Por José Luis Parra Los habitantes del cono sur americano somos muy contradictorios. Mientras nos llenamos la boca con referencias a nuestras raíces y características folclóricas, vamos abandonando nuestra cultura en forma imperceptible, pero lastimosa.

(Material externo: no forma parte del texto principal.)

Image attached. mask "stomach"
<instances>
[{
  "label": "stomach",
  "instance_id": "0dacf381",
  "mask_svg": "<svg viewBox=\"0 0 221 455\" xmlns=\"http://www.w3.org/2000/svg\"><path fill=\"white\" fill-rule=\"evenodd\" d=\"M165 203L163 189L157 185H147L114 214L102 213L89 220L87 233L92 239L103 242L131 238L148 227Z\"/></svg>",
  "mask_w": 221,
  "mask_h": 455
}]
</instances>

Que buen idioma el mío, que buena lengua heredamos de los conquistadores torvos… Éstos andaban a zancadas por las tremendas cordilleras, por las Américas encrespadas, buscando patatas, butifarras, frijolitos, tabaco negro, oro, maíz, huevos fritos, con aquel apetito voraz que nunca más se ha visto en el mundo… Todo se lo tragaban, con religiones, pirámides, tribus, idolatrías iguales a las que ellos traían en sus grandes bolsas… Por donde pasaban quedaba arrasada la tierra… Pero a los bárbaros se les caían de las botas, de las barbas, de los yelmos, de las herraduras, como piedrecitas, las palabras luminosas que se quedaron aquí resplandecientes… el idioma. Salimos perdiendo… Salimos ganando… Se llevaron el oro y nos dejaron el oro… Se lo llevaron todo y nos dejaron todo… Nos dejaron las palabras. Pablo Neruda. “La palabra” (Confieso que he vivido)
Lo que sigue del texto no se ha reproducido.